### Given information:
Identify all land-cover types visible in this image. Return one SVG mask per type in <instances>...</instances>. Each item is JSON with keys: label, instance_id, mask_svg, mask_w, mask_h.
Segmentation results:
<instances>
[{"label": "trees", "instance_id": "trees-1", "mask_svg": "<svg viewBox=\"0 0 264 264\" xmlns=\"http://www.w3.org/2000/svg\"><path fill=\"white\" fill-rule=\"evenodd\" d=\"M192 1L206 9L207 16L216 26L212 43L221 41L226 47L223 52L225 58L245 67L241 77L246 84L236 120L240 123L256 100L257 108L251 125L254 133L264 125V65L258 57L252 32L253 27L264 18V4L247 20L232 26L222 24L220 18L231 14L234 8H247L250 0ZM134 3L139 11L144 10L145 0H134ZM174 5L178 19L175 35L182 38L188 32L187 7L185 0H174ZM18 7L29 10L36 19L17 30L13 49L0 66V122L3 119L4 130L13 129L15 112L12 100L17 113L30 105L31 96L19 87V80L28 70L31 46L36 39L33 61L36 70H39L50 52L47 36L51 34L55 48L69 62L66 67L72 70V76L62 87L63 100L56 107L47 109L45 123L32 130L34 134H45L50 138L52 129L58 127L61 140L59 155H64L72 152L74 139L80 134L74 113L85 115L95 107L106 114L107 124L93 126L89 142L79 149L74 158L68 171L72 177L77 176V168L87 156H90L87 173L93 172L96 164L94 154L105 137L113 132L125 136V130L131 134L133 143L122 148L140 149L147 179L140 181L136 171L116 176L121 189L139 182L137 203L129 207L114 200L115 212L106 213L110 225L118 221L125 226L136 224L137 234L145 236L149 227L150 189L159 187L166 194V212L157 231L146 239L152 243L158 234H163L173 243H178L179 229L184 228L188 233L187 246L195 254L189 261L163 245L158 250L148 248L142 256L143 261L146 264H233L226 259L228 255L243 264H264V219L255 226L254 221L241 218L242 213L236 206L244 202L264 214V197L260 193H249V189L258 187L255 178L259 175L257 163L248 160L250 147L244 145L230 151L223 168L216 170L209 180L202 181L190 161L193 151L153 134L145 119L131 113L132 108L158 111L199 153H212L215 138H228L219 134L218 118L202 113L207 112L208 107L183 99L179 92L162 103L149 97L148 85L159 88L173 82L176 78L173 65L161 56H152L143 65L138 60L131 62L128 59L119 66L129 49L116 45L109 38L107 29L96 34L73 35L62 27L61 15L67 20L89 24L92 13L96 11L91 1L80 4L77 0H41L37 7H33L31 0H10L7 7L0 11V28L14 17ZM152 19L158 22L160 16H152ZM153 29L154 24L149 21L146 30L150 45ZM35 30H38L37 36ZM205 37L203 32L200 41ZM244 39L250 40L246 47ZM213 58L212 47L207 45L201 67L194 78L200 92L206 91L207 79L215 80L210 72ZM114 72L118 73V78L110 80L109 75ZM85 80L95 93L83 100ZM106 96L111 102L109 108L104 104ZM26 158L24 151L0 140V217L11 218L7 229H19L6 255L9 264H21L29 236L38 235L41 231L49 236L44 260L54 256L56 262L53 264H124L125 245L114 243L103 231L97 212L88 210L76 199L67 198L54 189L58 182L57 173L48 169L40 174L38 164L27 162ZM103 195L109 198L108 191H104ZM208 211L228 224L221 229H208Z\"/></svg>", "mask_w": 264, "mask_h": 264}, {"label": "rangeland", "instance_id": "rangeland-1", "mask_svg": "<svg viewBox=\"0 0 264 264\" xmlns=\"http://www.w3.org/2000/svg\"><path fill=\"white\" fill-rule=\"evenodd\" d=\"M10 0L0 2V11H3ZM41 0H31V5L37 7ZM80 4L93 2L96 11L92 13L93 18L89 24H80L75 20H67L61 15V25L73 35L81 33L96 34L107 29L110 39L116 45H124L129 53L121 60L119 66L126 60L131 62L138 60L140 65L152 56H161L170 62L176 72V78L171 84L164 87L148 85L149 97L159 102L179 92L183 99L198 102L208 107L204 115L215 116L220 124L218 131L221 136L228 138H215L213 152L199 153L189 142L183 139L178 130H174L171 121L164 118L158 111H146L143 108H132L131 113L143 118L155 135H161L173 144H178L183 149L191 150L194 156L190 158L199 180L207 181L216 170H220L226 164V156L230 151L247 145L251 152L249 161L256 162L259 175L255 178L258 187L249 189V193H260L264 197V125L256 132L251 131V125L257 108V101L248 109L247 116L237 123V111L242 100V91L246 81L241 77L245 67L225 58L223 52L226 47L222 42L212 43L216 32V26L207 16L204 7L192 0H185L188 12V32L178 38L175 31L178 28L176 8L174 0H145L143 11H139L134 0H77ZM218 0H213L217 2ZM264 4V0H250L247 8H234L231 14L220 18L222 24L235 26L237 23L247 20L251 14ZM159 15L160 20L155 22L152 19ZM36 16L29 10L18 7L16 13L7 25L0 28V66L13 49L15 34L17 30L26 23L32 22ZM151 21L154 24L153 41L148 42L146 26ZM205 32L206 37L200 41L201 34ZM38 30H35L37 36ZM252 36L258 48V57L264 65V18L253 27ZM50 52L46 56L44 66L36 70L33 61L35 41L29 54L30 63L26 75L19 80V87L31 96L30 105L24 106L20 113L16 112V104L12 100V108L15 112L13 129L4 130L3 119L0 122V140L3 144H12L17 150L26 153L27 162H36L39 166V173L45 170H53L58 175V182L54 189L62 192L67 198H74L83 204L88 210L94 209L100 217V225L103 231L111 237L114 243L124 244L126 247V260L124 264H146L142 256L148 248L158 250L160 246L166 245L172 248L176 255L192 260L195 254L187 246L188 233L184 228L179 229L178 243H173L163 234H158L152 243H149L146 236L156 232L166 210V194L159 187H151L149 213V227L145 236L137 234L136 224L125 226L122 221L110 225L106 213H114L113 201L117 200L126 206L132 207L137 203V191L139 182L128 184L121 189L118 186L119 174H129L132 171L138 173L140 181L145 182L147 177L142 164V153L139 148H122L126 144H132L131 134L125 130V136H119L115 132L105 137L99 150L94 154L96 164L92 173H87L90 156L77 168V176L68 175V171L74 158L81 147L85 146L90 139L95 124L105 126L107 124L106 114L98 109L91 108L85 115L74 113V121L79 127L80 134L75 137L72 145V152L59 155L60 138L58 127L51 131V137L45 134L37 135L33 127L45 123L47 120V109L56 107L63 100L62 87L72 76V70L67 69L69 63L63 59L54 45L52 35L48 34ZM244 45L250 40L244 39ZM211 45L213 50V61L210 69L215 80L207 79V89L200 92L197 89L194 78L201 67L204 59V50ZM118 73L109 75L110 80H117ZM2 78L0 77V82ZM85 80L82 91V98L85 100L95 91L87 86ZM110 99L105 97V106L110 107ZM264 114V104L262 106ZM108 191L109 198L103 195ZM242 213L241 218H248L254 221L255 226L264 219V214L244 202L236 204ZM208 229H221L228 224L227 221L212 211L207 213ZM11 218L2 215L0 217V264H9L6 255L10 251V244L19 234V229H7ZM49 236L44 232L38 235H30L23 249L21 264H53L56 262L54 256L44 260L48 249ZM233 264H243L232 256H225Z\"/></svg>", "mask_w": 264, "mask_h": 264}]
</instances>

### Short problem:
Extract each entry in full and write it down exactly.

### Full output:
Identify all land-cover types visible in this image. Return one SVG mask per type in <instances>...</instances>. Each item is JSON with keys: label, instance_id, mask_svg, mask_w, mask_h.
Segmentation results:
<instances>
[{"label": "trees", "instance_id": "trees-1", "mask_svg": "<svg viewBox=\"0 0 264 264\" xmlns=\"http://www.w3.org/2000/svg\"><path fill=\"white\" fill-rule=\"evenodd\" d=\"M192 1L206 9L207 16L216 26L212 43L221 41L226 47L223 52L225 58L245 67L241 77L246 84L236 120L240 123L256 100L257 108L251 125L254 133L264 125V65L258 57L252 32L253 27L264 18V4L247 20L232 26L222 24L220 18L231 14L234 8H247L250 0ZM134 3L139 11L144 10L145 0H134ZM174 5L178 19L175 35L182 38L188 32L187 7L185 0H174ZM18 7L29 10L36 19L17 30L13 49L0 66V122L3 119L4 130L13 129L15 112L12 100L17 113L30 105L31 96L19 87V80L28 70L31 46L36 39L33 61L36 70H39L50 52L47 36L51 34L55 48L69 62L66 67L72 70V76L62 87L63 100L56 107L47 109L45 123L32 130L34 134H45L50 138L52 129L58 127L61 140L59 155H64L72 152L74 139L80 134L74 113L85 115L95 107L106 114L107 124L93 126L89 142L79 149L74 158L68 171L72 177L77 176V168L87 156H90L87 173L93 172L96 164L94 154L105 137L113 132L125 136V130L131 134L133 143L122 148L140 149L147 179L140 181L136 171L116 176L121 189L139 182L137 203L129 207L114 200L115 212L106 213L110 225L118 221L125 226L136 224L137 234L145 236L149 227L150 189L159 187L166 194V212L157 231L146 239L152 243L158 234H163L173 243H178L179 229L184 228L188 233L187 246L195 254L189 261L163 245L158 250L148 248L142 256L143 261L146 264H233L226 259L228 255L243 264H264V219L255 226L254 221L241 218L242 213L236 206L244 202L264 214V197L260 193H249V189L258 187L255 178L259 175L257 163L248 160L250 147L244 145L230 151L223 168L216 170L209 180L202 181L190 161L193 151L153 134L145 119L131 113L132 108L158 111L199 153H212L215 138H228L219 134L218 118L202 113L207 112L208 107L183 99L179 92L162 103L149 97L148 85L159 88L173 82L176 78L173 65L161 56H152L143 65L138 60L131 62L128 59L119 66L129 49L116 45L109 38L107 29L96 34L73 35L62 27L61 15L67 20L89 24L92 13L96 11L91 1L80 4L77 0H41L37 7H33L31 0H10L7 7L0 11V28L14 17ZM152 19L158 22L160 16H152ZM153 29L154 24L149 21L146 30L150 45ZM35 30H38L37 36ZM205 37L203 32L200 41ZM244 39L250 40L246 47ZM213 58L212 47L207 45L201 67L194 78L200 92L206 91L207 79L215 80L210 72ZM114 72L118 73V78L110 80L109 75ZM85 80L95 93L83 100ZM106 96L111 102L109 108L104 104ZM26 158L24 151L0 140V217L11 218L7 229H19L6 255L9 264H21L29 236L38 235L41 231L49 236L44 260L54 256L56 262L53 264H124L125 245L114 243L103 231L97 212L88 210L76 199L67 198L54 189L58 182L57 173L48 169L40 174L38 164L27 162ZM103 195L109 198L108 191H104ZM208 211L228 224L221 229H208Z\"/></svg>", "mask_w": 264, "mask_h": 264}, {"label": "rangeland", "instance_id": "rangeland-1", "mask_svg": "<svg viewBox=\"0 0 264 264\" xmlns=\"http://www.w3.org/2000/svg\"><path fill=\"white\" fill-rule=\"evenodd\" d=\"M10 0L0 2V11H3ZM41 0H31V5L37 7ZM80 4L93 2L96 11L92 13L93 18L89 24H80L75 20H67L61 15V25L73 35L81 33L96 34L107 29L110 39L116 45H124L129 53L121 60L119 66L126 60L131 62L138 60L140 65L152 56H161L170 62L176 72V78L171 84L164 87L148 85L149 97L159 102L179 92L183 99L198 102L208 107L204 115L215 116L220 124L218 131L221 136L228 138H215L213 152L199 153L189 142L183 139L178 130H174L171 121L164 118L158 111H146L143 108H132L131 113L143 118L155 135H161L173 144H178L183 149L191 150L194 156L190 158L199 180L207 181L216 170H220L226 164V156L230 151L247 145L251 152L249 161L256 162L259 175L255 178L258 187L249 189V193H260L264 197V125L256 132L251 131V125L257 108V101L248 109L247 116L237 123V111L242 100V91L246 81L241 77L245 67L225 58L223 52L226 47L222 42L212 43L216 32V26L207 16L204 7L192 0H185L188 12V32L178 38L175 31L178 28L176 8L174 0H145L143 11H139L134 0H77ZM218 0H213L217 2ZM264 4V0H250L247 8H234L231 14L220 18L222 24L235 26L237 23L247 20L251 14ZM159 15L160 20L155 22L152 19ZM36 16L29 10L18 7L16 13L7 25L0 28V66L13 49L15 34L17 30L26 23L32 22ZM151 21L154 24L153 41L148 42L146 26ZM205 32L206 37L200 41L201 34ZM38 30H35L37 36ZM252 36L258 48V57L264 65V18L253 27ZM50 52L46 56L44 66L36 70L33 61L35 41L29 54L30 63L26 75L19 80V87L31 96L30 105L24 106L20 113L16 112V104L12 100V108L15 112L13 129L4 130L3 119L0 122V140L3 144H12L17 150L26 153L27 162H36L39 166V173L45 170H53L58 175V182L54 189L62 192L67 198H74L83 204L88 210L94 209L100 217V225L103 231L111 237L114 243L124 244L126 247V260L124 264H146L142 256L148 248L158 250L160 246L166 245L172 248L176 255L192 260L195 254L187 246L188 233L184 228L179 229L178 243H173L163 234H158L152 243H149L146 236L156 232L166 210V194L159 187H151L149 213V227L145 236L137 234L136 224L125 226L122 221L110 225L106 213H114L113 201L117 200L126 206L132 207L137 203V191L139 182L128 184L121 189L118 186L119 174H129L132 171L138 173L140 181L145 182L147 177L142 164V153L139 148H122L126 144H132L131 134L125 130V136H119L115 132L105 137L99 150L94 154L96 164L92 173H87L90 156L77 168V176L68 175V171L74 158L81 147L85 146L90 139L95 124L105 126L107 124L106 114L98 109L91 108L85 115L74 113V121L79 127L80 134L75 137L72 145V152L59 155L60 138L58 127L51 131V137L45 134L37 135L33 127L45 123L47 120V109L56 107L63 100L62 87L72 76V70L67 69L69 63L63 59L54 45L52 35L48 34ZM244 45L250 40L244 39ZM211 45L213 50V61L210 69L215 80L207 79V89L200 92L197 89L194 78L201 67L204 59V50ZM118 73L109 75L110 80H117ZM2 78L0 77V82ZM85 80L82 91V98L85 100L95 91L87 86ZM110 99L105 97V106L110 107ZM264 114V104L262 106ZM108 191L109 198L103 195ZM242 213L241 218H248L254 221L255 226L264 219V214L244 202L236 204ZM208 229H221L228 224L227 221L212 211L207 213ZM11 218L2 215L0 217V264H9L6 255L10 251V244L19 234V229H7ZM49 236L44 232L38 235H30L23 249L21 264H53L56 262L54 256L44 260L48 249ZM233 264H243L232 256H225Z\"/></svg>", "mask_w": 264, "mask_h": 264}]
</instances>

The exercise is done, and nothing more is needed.